MUMFORD

La machine et l’outil

Qu’est-ce que la machine ? Exception faite des machines simples de la mécanique classique, le plan incliné, la poulie, etc., le sujet reste confus. La plupart des écrivains qui ont étudié l’âge de la machine ont considéré celle-ci comme un phénomène tout à fait récent, comme si l’artisanat n’avait employé des outils que pour transformer le cadre, l’environnement. Ces préjugés sont dénués de fondements. Depuis trois mille ans au moins, les machines constituent l’essentiel de notre patrimoine technique. La définition de la machine par Reuleaux [1] reste classique : « Une machine est une combinaison de corps résistants, assemblés de telle façon que, par leur moyen et par certaines motions déterminantes, les forces mécaniques de la nature soient obligées de faire le travail. » Mais cela ne nous mène pas très loin. L’intérêt de Reuleaux est d’avoir été le premier grand morphologiste [2] des machines. Mais il laisse de côté la grande catégorie de celles qui sont actionnées par la force humaine.

Les machines sont des complexes d’agents non organiques ayant pour but de convertir l’énergie, d’accomplir un travail, d’accroître les capacités mécaniques ou sensorielles du corps humain, ou de réduire à un ordre et une régularité mesurables les phénomènes de la vie. Le robot est le dernier stade d’une évolution qui a commencé par l’utilisation, comme outil, d’une partie quelconque du corps humain. Derrière le développement des outils et des machines, il y a un effort pour modifier l’environnement, afin de fortifier et de soutenir l’organisme humain : effort qui a tendu à accroître le pouvoir de l’organisme humain mal aimé ou à créer, à l’extérieur du corps, un ensemble de conditions plus favorables au maintien de son équilibre, et à la conservation de sa vie. Par exemple, au lieu d’une adaptation physiologique au froid - pousse des poils ou hivernage - il y a eu adaptation au milieu : vêtements et abris.

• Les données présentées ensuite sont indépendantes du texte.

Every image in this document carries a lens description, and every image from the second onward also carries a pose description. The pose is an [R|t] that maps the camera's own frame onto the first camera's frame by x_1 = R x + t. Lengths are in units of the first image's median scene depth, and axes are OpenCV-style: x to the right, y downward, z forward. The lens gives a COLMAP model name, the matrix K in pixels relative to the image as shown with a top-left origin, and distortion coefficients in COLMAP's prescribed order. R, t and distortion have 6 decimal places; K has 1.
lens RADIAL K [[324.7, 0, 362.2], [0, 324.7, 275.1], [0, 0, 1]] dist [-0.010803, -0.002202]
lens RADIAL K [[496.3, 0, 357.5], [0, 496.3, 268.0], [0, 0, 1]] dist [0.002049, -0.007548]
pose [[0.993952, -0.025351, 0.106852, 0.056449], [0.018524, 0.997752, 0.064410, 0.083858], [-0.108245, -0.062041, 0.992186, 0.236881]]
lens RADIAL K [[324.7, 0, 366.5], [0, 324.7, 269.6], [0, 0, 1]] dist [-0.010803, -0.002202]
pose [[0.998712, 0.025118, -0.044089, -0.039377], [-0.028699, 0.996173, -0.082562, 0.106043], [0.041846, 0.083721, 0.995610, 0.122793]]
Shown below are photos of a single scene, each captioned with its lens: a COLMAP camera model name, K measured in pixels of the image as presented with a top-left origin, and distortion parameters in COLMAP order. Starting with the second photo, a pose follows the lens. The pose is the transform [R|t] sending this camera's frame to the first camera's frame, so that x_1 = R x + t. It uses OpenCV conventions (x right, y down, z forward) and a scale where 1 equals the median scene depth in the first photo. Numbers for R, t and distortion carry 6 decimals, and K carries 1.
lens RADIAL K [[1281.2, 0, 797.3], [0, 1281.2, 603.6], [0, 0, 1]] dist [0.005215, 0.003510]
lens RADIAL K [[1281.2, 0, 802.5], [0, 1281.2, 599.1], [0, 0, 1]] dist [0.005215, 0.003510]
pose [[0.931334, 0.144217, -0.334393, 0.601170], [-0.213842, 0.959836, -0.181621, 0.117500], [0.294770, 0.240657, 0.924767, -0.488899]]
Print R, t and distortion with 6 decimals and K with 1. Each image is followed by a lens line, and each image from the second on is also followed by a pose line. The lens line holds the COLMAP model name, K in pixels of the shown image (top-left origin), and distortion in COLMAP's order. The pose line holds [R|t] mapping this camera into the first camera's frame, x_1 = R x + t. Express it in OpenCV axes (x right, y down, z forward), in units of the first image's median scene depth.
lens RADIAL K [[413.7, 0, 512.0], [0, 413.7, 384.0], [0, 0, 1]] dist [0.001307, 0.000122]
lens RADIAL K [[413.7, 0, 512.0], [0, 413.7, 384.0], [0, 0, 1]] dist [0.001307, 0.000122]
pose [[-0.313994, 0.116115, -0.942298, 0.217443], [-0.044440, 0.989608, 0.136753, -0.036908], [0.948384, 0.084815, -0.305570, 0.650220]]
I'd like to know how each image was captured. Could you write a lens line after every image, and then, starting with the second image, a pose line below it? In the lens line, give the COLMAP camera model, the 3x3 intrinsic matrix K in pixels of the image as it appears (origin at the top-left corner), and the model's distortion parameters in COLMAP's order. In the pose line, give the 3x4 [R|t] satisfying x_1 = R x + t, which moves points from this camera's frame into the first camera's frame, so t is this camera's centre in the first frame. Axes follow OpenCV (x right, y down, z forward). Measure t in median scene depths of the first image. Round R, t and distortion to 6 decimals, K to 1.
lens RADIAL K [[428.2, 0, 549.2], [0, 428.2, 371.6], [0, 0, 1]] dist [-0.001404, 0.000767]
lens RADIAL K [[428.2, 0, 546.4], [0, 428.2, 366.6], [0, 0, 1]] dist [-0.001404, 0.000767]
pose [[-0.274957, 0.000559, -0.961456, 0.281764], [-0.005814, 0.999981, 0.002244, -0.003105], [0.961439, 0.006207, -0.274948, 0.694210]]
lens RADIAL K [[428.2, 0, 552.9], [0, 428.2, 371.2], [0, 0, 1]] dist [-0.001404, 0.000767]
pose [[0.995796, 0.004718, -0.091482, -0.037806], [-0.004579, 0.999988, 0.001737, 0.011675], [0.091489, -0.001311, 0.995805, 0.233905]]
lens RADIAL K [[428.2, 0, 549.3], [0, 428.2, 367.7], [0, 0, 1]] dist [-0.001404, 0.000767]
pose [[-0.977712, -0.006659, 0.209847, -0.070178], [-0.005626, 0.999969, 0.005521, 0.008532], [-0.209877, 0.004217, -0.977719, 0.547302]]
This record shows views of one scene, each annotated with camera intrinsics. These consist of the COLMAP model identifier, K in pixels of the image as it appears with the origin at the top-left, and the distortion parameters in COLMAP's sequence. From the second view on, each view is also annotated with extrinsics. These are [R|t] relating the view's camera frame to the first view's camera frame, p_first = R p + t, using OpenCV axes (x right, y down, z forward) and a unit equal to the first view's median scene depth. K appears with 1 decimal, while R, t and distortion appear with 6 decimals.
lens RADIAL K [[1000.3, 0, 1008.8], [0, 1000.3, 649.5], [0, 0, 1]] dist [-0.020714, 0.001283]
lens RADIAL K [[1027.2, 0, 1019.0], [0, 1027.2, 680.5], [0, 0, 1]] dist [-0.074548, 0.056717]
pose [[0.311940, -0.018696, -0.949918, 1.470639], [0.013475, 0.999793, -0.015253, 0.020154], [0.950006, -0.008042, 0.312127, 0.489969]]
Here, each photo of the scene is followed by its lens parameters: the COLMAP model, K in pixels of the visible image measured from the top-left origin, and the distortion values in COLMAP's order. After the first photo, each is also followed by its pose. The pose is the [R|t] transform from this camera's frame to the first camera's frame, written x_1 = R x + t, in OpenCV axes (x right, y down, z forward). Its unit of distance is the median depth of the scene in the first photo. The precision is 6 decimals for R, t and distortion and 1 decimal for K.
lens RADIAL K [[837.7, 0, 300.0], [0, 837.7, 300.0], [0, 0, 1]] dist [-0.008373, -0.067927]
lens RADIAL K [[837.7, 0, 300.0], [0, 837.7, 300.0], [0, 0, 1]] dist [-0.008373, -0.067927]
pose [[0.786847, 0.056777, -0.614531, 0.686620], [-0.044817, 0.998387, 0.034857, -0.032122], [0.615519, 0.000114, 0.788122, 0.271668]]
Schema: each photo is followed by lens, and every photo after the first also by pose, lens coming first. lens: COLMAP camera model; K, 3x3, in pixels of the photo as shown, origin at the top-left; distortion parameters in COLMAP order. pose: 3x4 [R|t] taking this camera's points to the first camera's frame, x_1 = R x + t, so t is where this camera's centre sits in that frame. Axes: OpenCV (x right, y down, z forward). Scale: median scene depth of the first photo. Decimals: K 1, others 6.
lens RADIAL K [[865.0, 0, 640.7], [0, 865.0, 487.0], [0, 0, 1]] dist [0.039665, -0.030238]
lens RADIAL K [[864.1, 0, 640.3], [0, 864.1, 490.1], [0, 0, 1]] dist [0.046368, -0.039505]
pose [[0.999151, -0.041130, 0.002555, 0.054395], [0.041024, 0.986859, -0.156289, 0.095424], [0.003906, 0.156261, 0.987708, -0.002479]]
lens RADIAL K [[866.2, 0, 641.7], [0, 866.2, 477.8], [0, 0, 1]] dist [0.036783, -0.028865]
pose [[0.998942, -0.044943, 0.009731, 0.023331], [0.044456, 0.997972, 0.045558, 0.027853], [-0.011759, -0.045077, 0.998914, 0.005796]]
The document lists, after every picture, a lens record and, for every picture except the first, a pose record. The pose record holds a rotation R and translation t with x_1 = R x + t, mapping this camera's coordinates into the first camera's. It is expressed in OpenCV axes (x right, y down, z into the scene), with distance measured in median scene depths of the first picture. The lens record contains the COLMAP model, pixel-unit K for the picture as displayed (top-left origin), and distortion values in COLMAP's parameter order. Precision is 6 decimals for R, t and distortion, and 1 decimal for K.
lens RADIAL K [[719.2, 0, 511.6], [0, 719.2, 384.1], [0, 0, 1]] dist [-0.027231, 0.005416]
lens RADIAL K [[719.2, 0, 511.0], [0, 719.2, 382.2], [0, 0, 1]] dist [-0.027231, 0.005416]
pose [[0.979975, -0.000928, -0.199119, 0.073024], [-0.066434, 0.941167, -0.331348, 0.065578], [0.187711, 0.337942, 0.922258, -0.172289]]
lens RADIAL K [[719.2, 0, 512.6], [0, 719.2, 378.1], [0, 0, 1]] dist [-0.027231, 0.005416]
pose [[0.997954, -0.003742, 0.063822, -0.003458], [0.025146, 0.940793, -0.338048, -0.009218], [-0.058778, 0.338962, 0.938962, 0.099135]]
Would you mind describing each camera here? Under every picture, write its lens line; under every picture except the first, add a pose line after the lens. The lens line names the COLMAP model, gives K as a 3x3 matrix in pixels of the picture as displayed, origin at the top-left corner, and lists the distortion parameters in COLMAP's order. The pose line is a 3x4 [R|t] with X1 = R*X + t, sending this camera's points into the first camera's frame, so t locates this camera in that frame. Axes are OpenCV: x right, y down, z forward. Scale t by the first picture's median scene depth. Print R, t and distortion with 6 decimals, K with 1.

La différence essentielle entre une machine et un outil réside dans le degré d’indépendance, au cours de l’opération, par rapport à l’habileté et l’énergie de l’opérateur : l’outil se prête à la manipulation, la machine à l’action automatique. Le degré de complexité importe peu. En utilisant l’outil, la main et l’œil de l’homme accomplissent des actions compliquées qui égalent le fonctionnement d’une machine complexe. D’autre part, des machines très puissantes, telles que le marteau-pilon, exécutent des tâches élémentaires à l’aide d’un mécanisme relativement simple. La différence entre outils et machines réside d’abord dans le degré d’automatisme qu’ils ont atteint. L’ouvrier habile devient plus précis et plus automatique, en un mot plus mécanique, à mesure que des mouvements, volontaires à l’origine, se transforment en réflexes. Dans la machine la plus automatique, la participation consciente d’un agent humain intervient nécessairement à un moment donné, au commencement et à la fin de l’opération, d’abord pour la concevoir, ensuite pour en corriger les défauts et en effectuer les réparations.

D’ailleurs, entre l’outil et la machine, il existe une autre catégorie d’instruments la machine-outil. Dans le tour ou le foret, la précision de la machine la plus fine se combine à l’habileté de l’artisan. Si l’on ajoute à ce complexe mécanique une source extérieure d’énergie, la distinction est encore plus difficile à faire. En général, la machine accentue la spécialisation des fonctions ; l’outil est plus souple. La raboteuse n’accomplit qu’une seule fonction, tandis que le couteau peut être utilisé pour aplanir du bois, le sculpter, le fendre, pour faire pression sur une serrure ou pour enfoncer une vis. La machine automatique est une forme très particulière d’adaptation. Elle implique la notion d’une source extérieure d’énergie, une interrelation plus ou moins complexe entre les parties et un genre limité d’activité. La machine est en quelque sorte un organisme mineur, conçu pour accomplir un ensemble simple de fonctions.

[1Franz Reuleaux (18291902), mécanicien allemand.

[2La morphologie est la science qui étudie la forme et la structure des organismes.

Lewis Mumford, Technique et civilisation, Éd. du Seuil, 1950.